*Dataset entries:*
>>
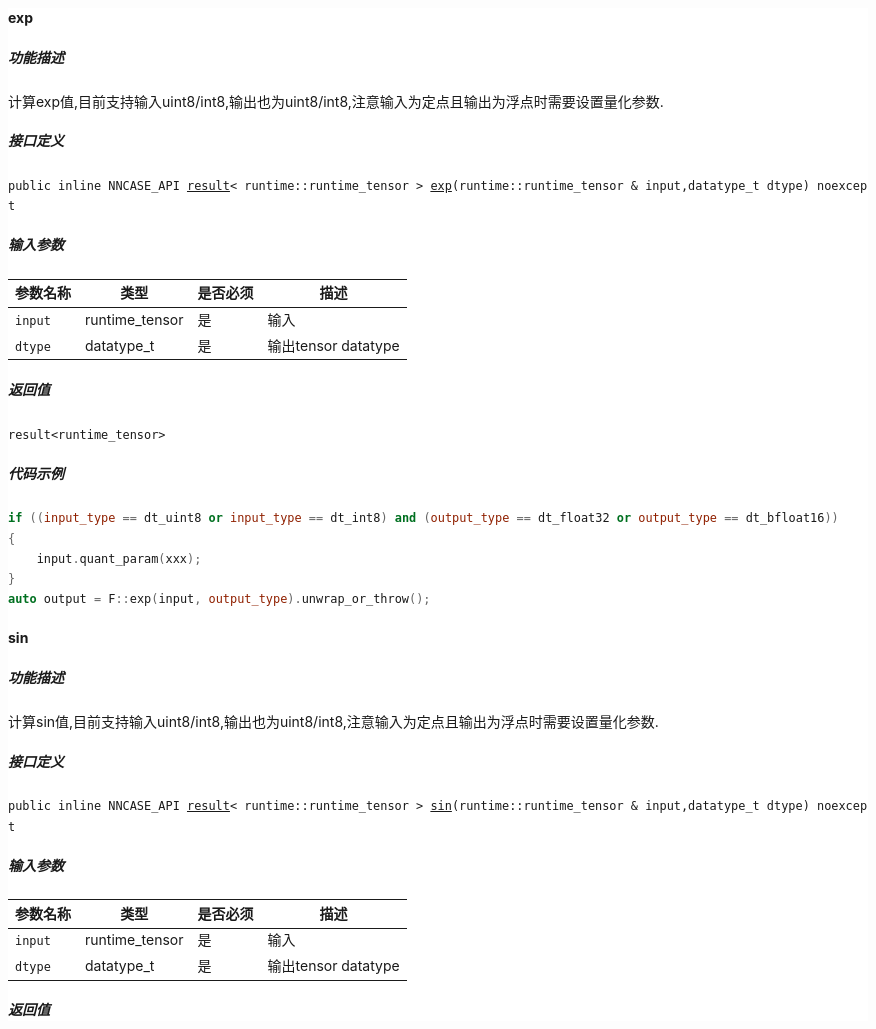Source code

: #### exp

##### 功能描述

计算exp值,目前支持输入uint8/int8,输出也为uint8/int8,注意输入为定点且输出为浮点时需要设置量化参数.

##### 接口定义

`public inline NNCASE_API `[`result`](#classnncase_1_1result)`< runtime::runtime_tensor > `[`exp`](#ops_8h_1a2c6ce457805a5ba515fa7454fb4aede0)`(runtime::runtime_tensor & input,datatype_t dtype) noexcept`

##### 输入参数

| 参数名称  | 类型           | 是否必须 | 描述                |
| --------- | -------------- | -------- | ------------------- |
| `input` | runtime_tensor | 是       | 输入                |
| `dtype` | datatype_t     | 是       | 输出tensor datatype |

##### 返回值

`result<runtime_tensor>`

##### 代码示例

```cpp
if ((input_type == dt_uint8 or input_type == dt_int8) and (output_type == dt_float32 or output_type == dt_bfloat16))
{
    input.quant_param(xxx);
}
auto output = F::exp(input, output_type).unwrap_or_throw();
```

#### sin

##### 功能描述

计算sin值,目前支持输入uint8/int8,输出也为uint8/int8,注意输入为定点且输出为浮点时需要设置量化参数.

##### 接口定义

`public inline NNCASE_API `[`result`](#classnncase_1_1result)`< runtime::runtime_tensor > `[`sin`](#ops_8h_1a9605b2b0dc9a6892ce878bda14586890)`(runtime::runtime_tensor & input,datatype_t dtype) noexcept`

##### 输入参数

| 参数名称  | 类型           | 是否必须 | 描述                |
| --------- | -------------- | -------- | ------------------- |
| `input` | runtime_tensor | 是       | 输入                |
| `dtype` | datatype_t     | 是       | 输出tensor datatype |

##### 返回值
<<
*TASK DESCRIPTION:* Render the records above word for word and leave the pictures out.

*ANSWER TO THE PROBLEM:*
Source code

: #### exp

##### 功能描述

计算exp值,目前支持输入uint8/int8,输出也为uint8/int8,注意输入为定点且输出为浮点时需要设置量化参数.

##### 接口定义

`public inline NNCASE_API `[`result`](#classnncase_1_1result)`< runtime::runtime_tensor > `[`exp`](#ops_8h_1a2c6ce457805a5ba515fa7454fb4aede0)`(runtime::runtime_tensor & input,datatype_t dtype) noexcept`

##### 输入参数

| 参数名称  | 类型           | 是否必须 | 描述                |
| --------- | -------------- | -------- | ------------------- |
| `input` | runtime_tensor | 是       | 输入                |
| `dtype` | datatype_t     | 是       | 输出tensor datatype |

##### 返回值

`result<runtime_tensor>`

##### 代码示例

```cpp
if ((input_type == dt_uint8 or input_type == dt_int8) and (output_type == dt_float32 or output_type == dt_bfloat16))
{
    input.quant_param(xxx);
}
auto output = F::exp(input, output_type).unwrap_or_throw();
```

#### sin

##### 功能描述

计算sin值,目前支持输入uint8/int8,输出也为uint8/int8,注意输入为定点且输出为浮点时需要设置量化参数.

##### 接口定义

`public inline NNCASE_API `[`result`](#classnncase_1_1result)`< runtime::runtime_tensor > `[`sin`](#ops_8h_1a9605b2b0dc9a6892ce878bda14586890)`(runtime::runtime_tensor & input,datatype_t dtype) noexcept`

##### 输入参数

| 参数名称  | 类型           | 是否必须 | 描述                |
| --------- | -------------- | -------- | ------------------- |
| `input` | runtime_tensor | 是       | 输入                |
| `dtype` | datatype_t     | 是       | 输出tensor datatype |

##### 返回值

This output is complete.